Doctor thought boy, 8, had ‘typical bug’ before discovery of a terminal brain tumour

A dad has told how a doctor thought his six-year-old son had a “typical bug” before he became “violently sick” and tragically died of a brain tumour.

Lochlan Peckham, of North Yorkshire died on May 2, 2021, and now his father Ross has run 55 miles in his memory for charity.

The youngster had gone for a doctor’s check up in 2019 with his parents Ross and Sonia Peckham worried as he was sick and had been off school, reported YorkshireLive.

The doctor thought he had a “typical bug” before becoming considerably worse the following day.

“He deteriorated the next day; he was violently sick, and the spiky feeling had spread up his arm,” Ross said.

Lochlan was taken to the James Cook University Hospital in Middlesbrough where he had an MRI scan, which revealed a mass on his brain.

Lochlan then had surgery at the Great North Children’s Hospital in Newcastle and returned home but his six-month radiotherapy treatment had to be brought forward when he started to suffer seizures.

Following that he had an initial six cycles of oral chemotherapy.
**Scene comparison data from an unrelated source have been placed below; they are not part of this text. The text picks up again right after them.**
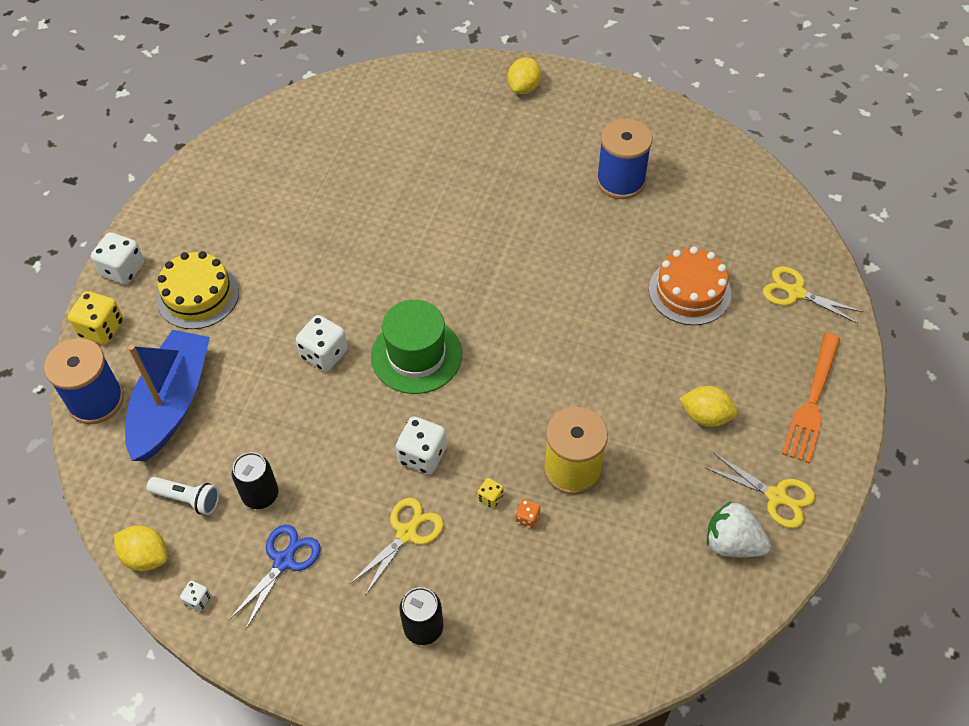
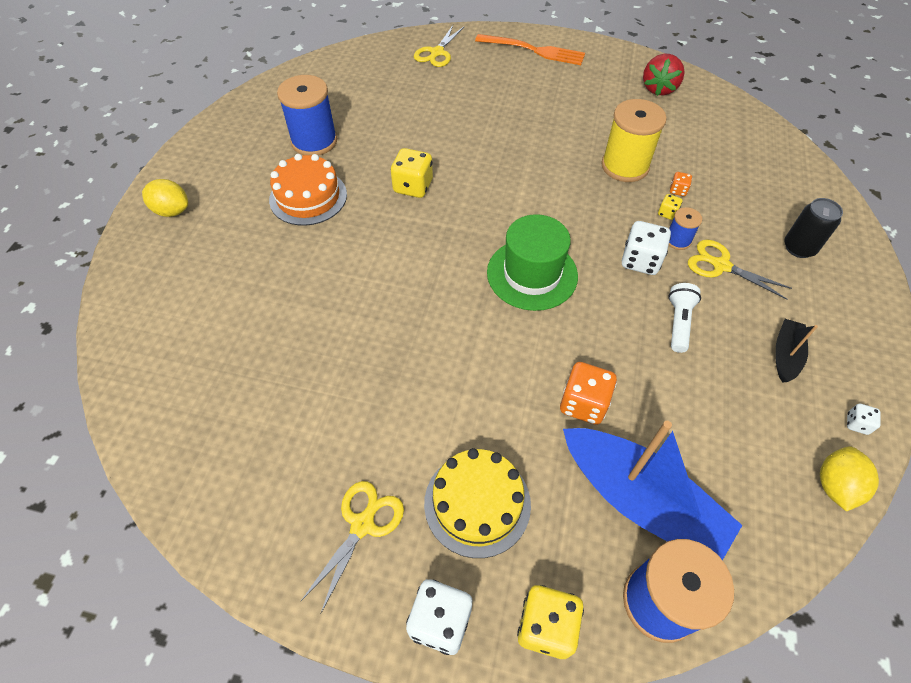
camera: 95 degrees left, 0 degrees up
blue boat [125,330,210,461] -> blue boat turned 150 degrees counterclockwise [563,421,742,560]
white flashlight [147,477,219,515] -> white flashlight moved to [668,283,701,353]
blue scissors [229,525,321,629] -> black boat [776,319,818,383]
black can [232,452,278,509] -> none
white dice [296,315,348,371] -> none
orange cake [649,246,731,325] -> orange cake moved to [269,154,347,226]
yellow lemon [679,386,738,427] -> none
yellow scissors [706,453,815,528] -> yellow scissors moved to [301,481,404,613]
white strawberry [707,501,771,557] -> red strawberry [643,54,685,96]
none -> yellow dice [391,148,433,198]
none -> orange dice [560,362,617,425]
none -> blue spool [669,207,702,250]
Ross said: “Lochlan managed to handle this treatment, so his medical team decided to extend his treatment to 12 cycles over 12 months. Unfortunately, when he reached the end of cycle 12 there were no other treatment options available, and we went into a period of ‘watch and wait’ for six months.
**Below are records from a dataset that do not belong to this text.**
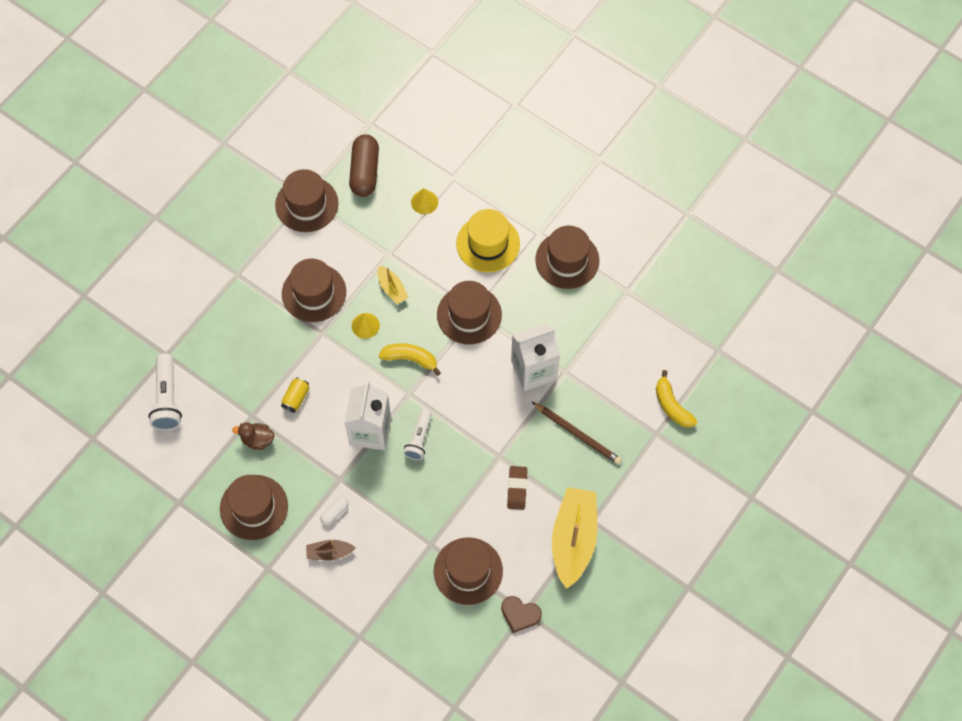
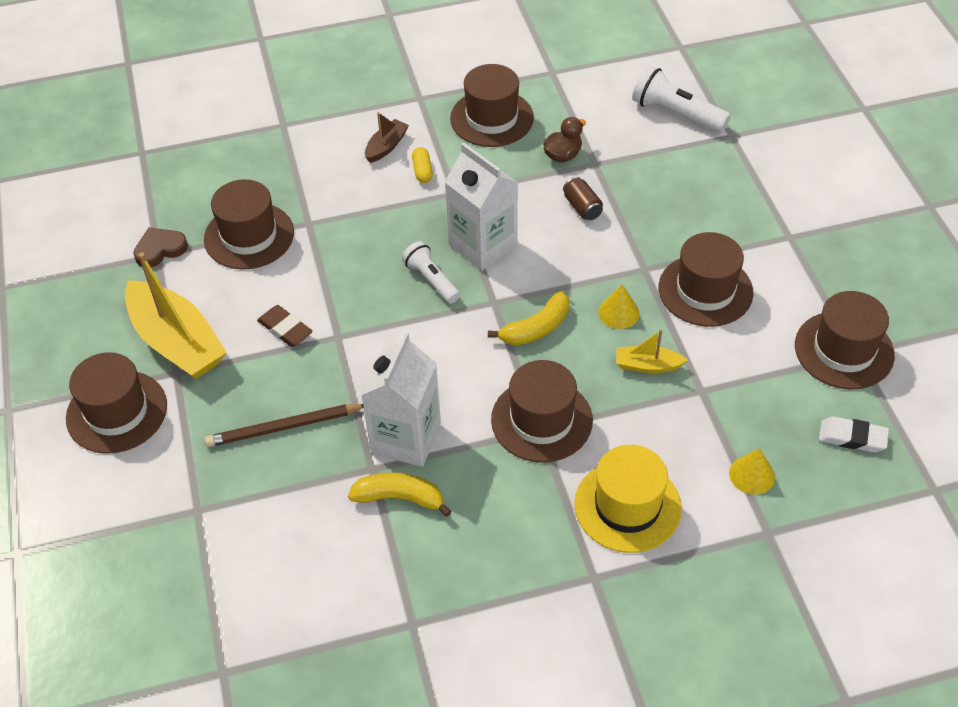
camera: 130 degrees right, 15 degrees down
yellow can [281,377,309,413] -> brown can [563,177,603,220]
white capsule [320,497,349,525] -> yellow capsule [412,147,433,183]
brown capsule [349,134,379,197] -> white eraser [819,416,889,452]
brown hat [535,226,599,289] -> brown hat moved to [66,352,167,454]
yellow banana [656,370,697,428] -> yellow banana moved to [348,473,452,517]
“However, after three months, Lochlan’s health was deteriorating, and an MRI scan confirmed that his cancer had spread to new areas of the brain. There was no further treatment options available for him. Again, we were heartbroken.
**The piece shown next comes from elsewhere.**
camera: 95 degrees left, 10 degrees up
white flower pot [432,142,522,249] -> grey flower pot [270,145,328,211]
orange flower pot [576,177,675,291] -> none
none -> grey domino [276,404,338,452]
“Throughout each step of his journey we were always told to expect the worst, but at each point Lochlan showed his true colours, bravery and courage to overcome every hurdle that was in front of him, consistently exceeding all medical expectations.”

Lochlan died with his loving family by his side and since then, the Peckham family have raised more than £5,000 for Brain Tumour Research through fundraising initiatives such as a sponsored walks and turning their home into ‘Lochlan’s winter wonderland’ last Christmas.

On 24 June 2022, Ross ran from Marske-by-the-Sea to the Great North Children’s Hospital in Newcastle, passing the spot where his son is buried.

He was joined by Andrew Hebden, whose fiancée Dr Rebecca Hill was Lochlan’s lead consultant.

Ross said: “There is such a lack of awareness of brain tumours and that is just wrong. More funding needs to be assigned to researching this at a national level, in particular, paediatric brain tumour research, if our children are to survive this horrific disease in the future.

“The significance of the journey was huge, but it felt like a really happy moment. If Lochlan’s death can help in any way, that is great and if me running makes a fraction of a difference, then I’d do it ten times over. I hope Lochlan would be proud of me.”